Bien que des victimes aient formé un recours contre le jugement de 2012, et que Jean-Claude Duvalier ait comparu l’an dernier, la procédure judiciaire est au point mort depuis mai dernier.
Comme si cela ne suffisait pas, l’ancien président continue de participer à des événements publics, bien souvent à l’invitation du gouvernement haïtien.
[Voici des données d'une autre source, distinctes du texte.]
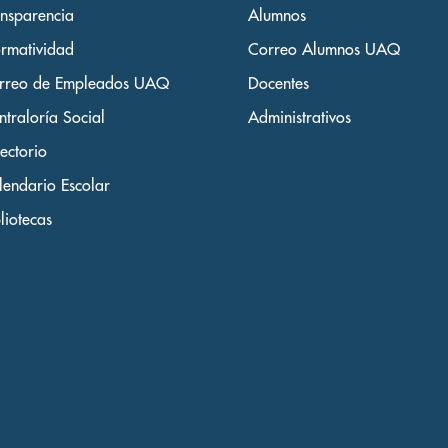
ansparencia
Alumnos
rmatividad
Correo Alumnos UAQ
rreo de Empleados UAQ
Docentes
ntraloría Social
Administrativos
ectorio
lendario Escolar
liotecas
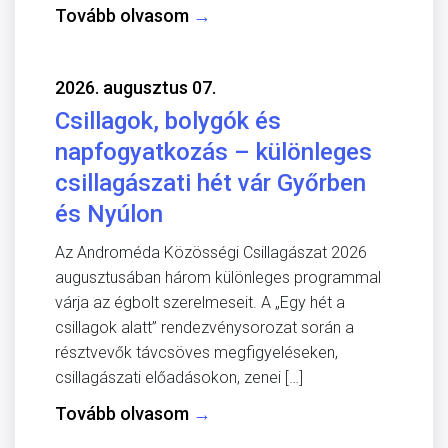
Tovább olvasom
→
2026. augusztus 07.
Csillagok, bolygók és
napfogyatkozás – különleges
csillagászati hét vár Győrben
és Nyúlon
Az Androméda Közösségi Csillagászat 2026
augusztusában három különleges programmal
várja az égbolt szerelmeseit. A „Egy hét a
csillagok alatt” rendezvénysorozat során a
résztvevők távcsöves megfigyeléseken,
csillagászati előadásokon, zenei […]
Tovább olvasom
→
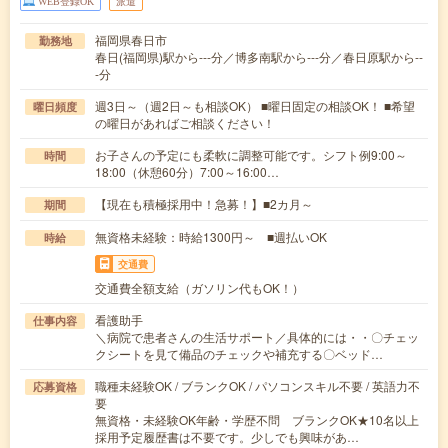
WEB登録OK
派遣
福岡県春日市
勤務地
春日(福岡県)駅から---分／博多南駅から---分／春日原駅から--
-分
週3日～（週2日～も相談OK） ■曜日固定の相談OK！ ■希望
曜日頻度
の曜日があればご相談ください！
お子さんの予定にも柔軟に調整可能です。シフト例9:00～
時間
18:00（休憩60分）7:00～16:00…
【現在も積極採用中！急募！】■2カ月～
期間
無資格未経験：時給1300円～ ■週払いOK
時給
交通費
交通費全額支給（ガソリン代もOK！）
看護助手
仕事内容
＼病院で患者さんの生活サポート／具体的には・・〇チェッ
クシートを見て備品のチェックや補充する〇ベッド…
職種未経験OK / ブランクOK / パソコンスキル不要 / 英語力不
応募資格
要
無資格・未経験OK年齢・学歴不問 ブランクOK★10名以上
採用予定履歴書は不要です。少しでも興味があ…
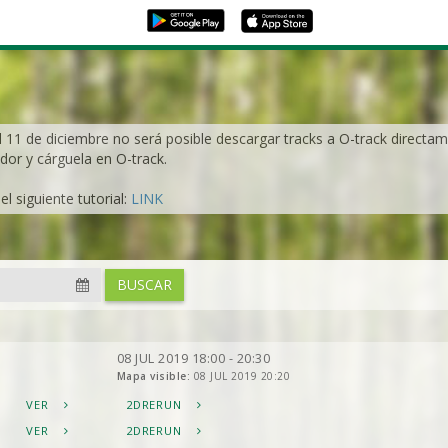
l 11 de diciembre no será posible descargar tracks a O-track directame
dor y cárguela en O-track.
l siguiente tutorial:
LINK
BUSCAR
08 JUL 2019 18:00 - 20:30
Mapa visible:
08 JUL 2019 20:20
VER
2DRERUN
VER
2DRERUN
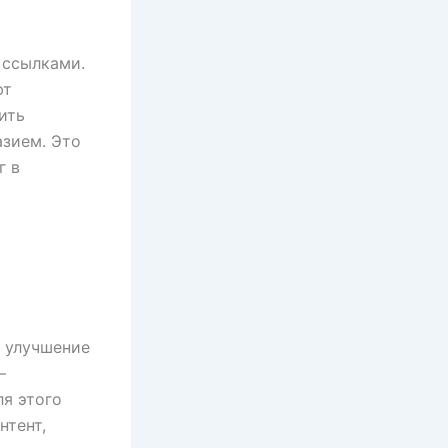
 ссылками.
ют
ить
азием. Это
г в
а улучшение
–
ля этого
нтент,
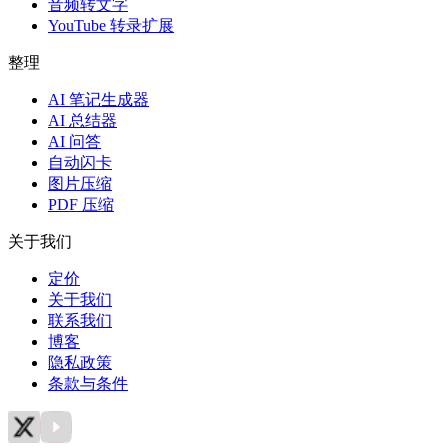
音频转文字
YouTube 转录扩展
整理
AI 笔记生成器
AI 总结器
AI 问答
自动闪卡
图片压缩
PDF 压缩
关于我们
定价
关于我们
联系我们
博客
隐私政策
条款与条件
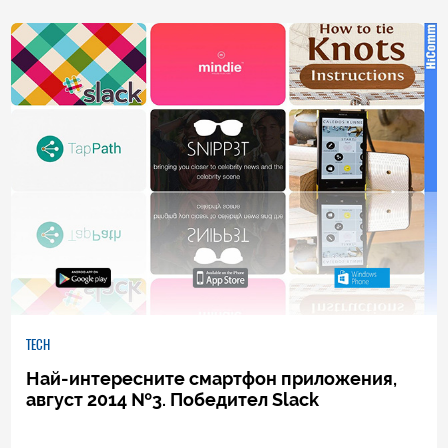
0
|
04.08.2026
TECH
Най-интересните смартфон приложения,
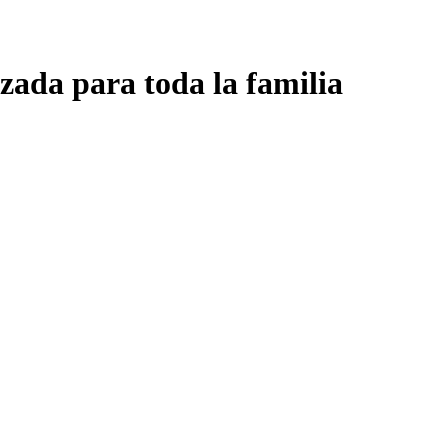
zada para toda la familia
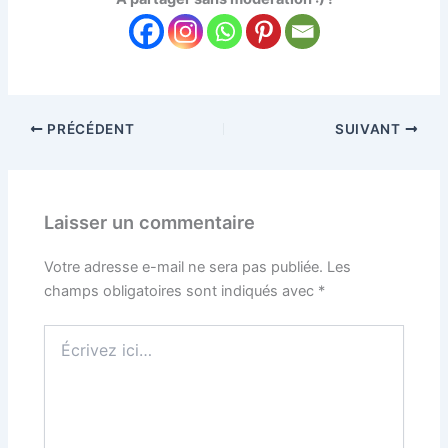
PRÉCÉDENT
SUIVANT
Laisser un commentaire
Votre adresse e-mail ne sera pas publiée.
Les
champs obligatoires sont indiqués avec
*
Écrivez
ici…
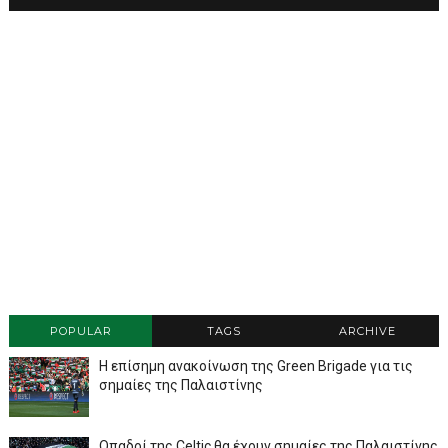
POPULAR
TAGS
ARCHIVE
Η επίσημη ανακοίνωση της Green Brigade για τις
σημαίες της Παλαιστίνης
Οπαδοί της Celtic θα έχουν σημαίες της Παλαιστίνης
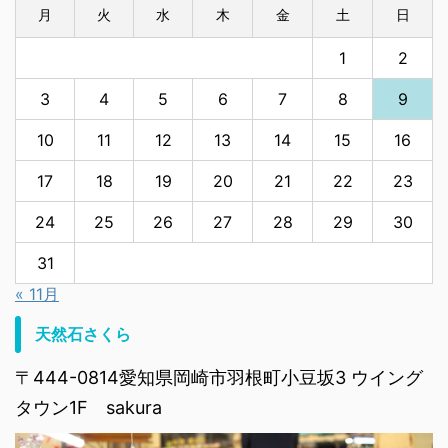
月
火
水
木
金
土
日
1
2
3
4
5
6
7
8
9
10
11
12
13
14
15
16
17
18
19
20
21
22
23
24
25
26
27
28
29
30
31
« 11月
天然石さくら
〒444-0814愛知県岡崎市羽根町小豆坂3 ウイング
タウン1F sakura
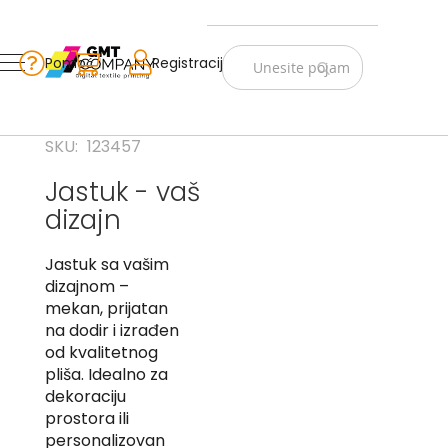
Zastave
Srbije
Pomoć
Korpa
Registracija
Skip
Vojno
to
istorijske
Content
Navijački
SKU
123457
rekviziti
Jastuk - vaš
Zastave
dizajn
sveta
A
Jastuk sa vašim
dizajnom –
B
mekan, prijatan
na dodir i izrađen
V
od kvalitetnog
-
G
pliša. Idealno za
dekoraciju
D
prostora ili
-
personalizovan
E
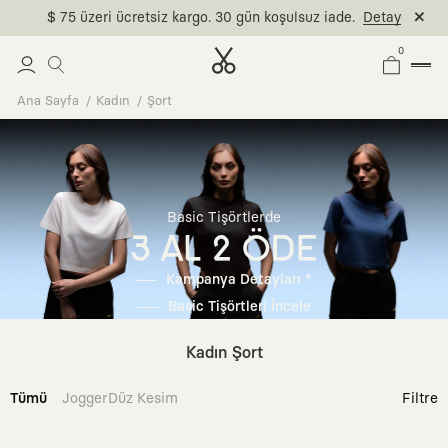
$ 75 üzeri ücretsiz kargo. 30 gün koşulsuz iade.
Detay
0
Ana Sayfa
Kadın
Şort
Basic Tişörtlerde
3 AL 2 ÖDE
Kampanya Detayları *
Basic Tişörtleri İncele
Kadın Şort
Tümü
Jogger
Düz Kesim
Filtre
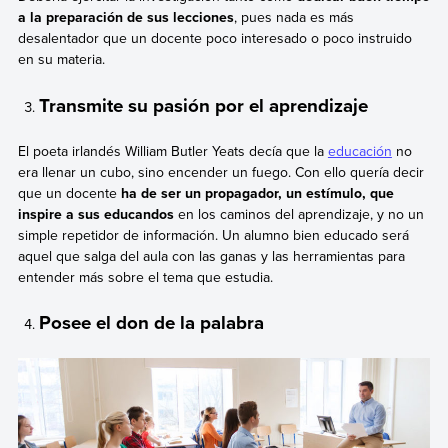
a la preparación de sus lecciones
, pues nada es más
desalentador que un docente poco interesado o poco instruido
en su materia.
Transmite su pasión por el aprendizaje
El poeta irlandés William Butler Yeats decía que la
educación
no
era llenar un cubo, sino encender un fuego. Con ello quería decir
que un docente
ha de ser un propagador, un estímulo, que
inspire a sus educandos
en los caminos del aprendizaje, y no un
simple repetidor de información. Un alumno bien educado será
aquel que salga del aula con las ganas y las herramientas para
entender más sobre el tema que estudia.
Posee el don de la palabra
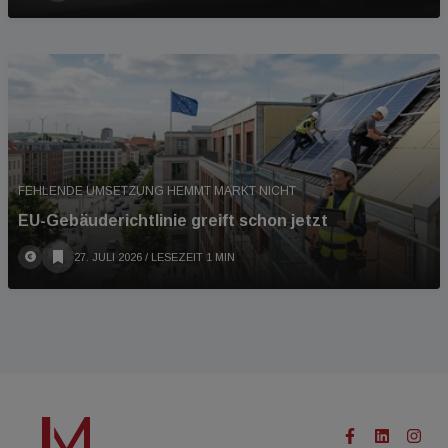
FEHLENDE UMSETZUNG HEMMT MARKT NICHT
EU-Gebäuderichtlinie greift schon jetzt
27. JULI 2026
/ LESEZEIT 1 MIN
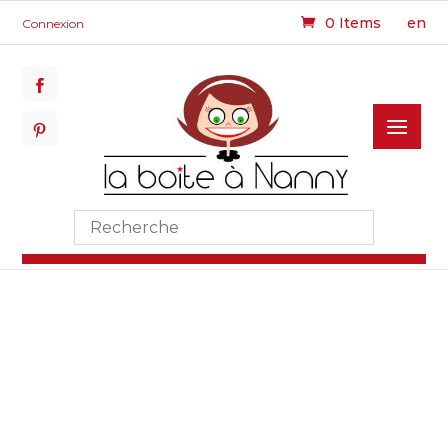
0 Items
en
Connexion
L’exemple le plus récent a été une cérémonie publique de commémoration de l’indépendance du pays, en début d’année.
En janvier, Amnesty International et d’autres organisations de défense des droits humains ont déploré que l’absence de volonté politique et les retards inacceptables enregistrés par les tribunaux aient permis à Jean-Claude Duvalier d’échapper à la justice.
« Bien que le gouvernement haïtien tente de réhabiliter Jean-Claude Duvalier, cette dernière décision en date ravive l’espoir des victimes et de leurs proches d’obtenir justice dans leur propre pays et montre clairement que personne en Haïti n’est au-dessus de la loi », a déclaré Javier Zúñiga.
Complément d’information
Les autorités haïtiennes ont rouvert des poursuites pénales contre Jean-Claude Duvalier, l’ancien chef d’État, peu après son retour au pays, le 16 janvier 2011, faisant suite à un exil de 25 ans en France. Il était accusé de graves violations des droits humains, notamment de meurtres et de torture à l’encontre d’opposants politiques, ainsi que de corruption.
En janvier 2012, un juge d’instruction a statué qu’il devait être jugé par un tribunal de première instance pour détournement de fonds publics, mais que le délai de prescription était dépassé pour les atteintes aux droits humains dont il était accusé. Les victimes de violations des droits fondamentaux ont fait appel de cette décision, et Jean-Claude Duvalier aussi. La procédure d’appel a commencé le 13 décembre 2012.
Jean-Claude Duvalier a comparu devant la cour d’appel de Port-au-Prince le 28 février 2013, où il a présenté pour la première fois un témoignage public évoquant les crimes présumés commis quand il était au pouvoir.
Entre mars et mai 2013, huit victimes ont témoigné au tribunal. L’audition des témoignages s’est achevée en mai, et la décision de la cour d’appel était en instance depuis lors.
Jean-Claude Duvalier, également surnommé « Bébé Doc », a hérité du pouvoir à la mort de son père, François Duvalier, et dirigé Haïti de 1971 à 1986. Sous son régime, la vie des Haïtiens a été marquée par des violations systématiques des droits humains.
Des centaines de prisonniers politiques sont morts des suites de mauvais traitements ou ont été victimes d’exécutions extrajudiciaires. Le gouvernement de Jean-Claude Duvalier a fermé à maintes reprises des journaux et des stations de radio indépendants. Des journalistes ont été battus, parfois torturés, emprisonnés et forcés à quitter le pays.
Il aurait par ailleurs détourné des centaines de millions de dollars pendant qu’il était président.
Un rapport d’Amnesty International, intitulé Haïti. « On ne peut pas tuer la vérité ». Le dossier Jean-Claude Duvalier (voir document ci-dessous), donne un nouvel éclairage aux recherches menées précédemment par l’organisation sur les atteintes aux droits humains généralisées et systématiques commises en Haïti dans les années 1970 et 1980.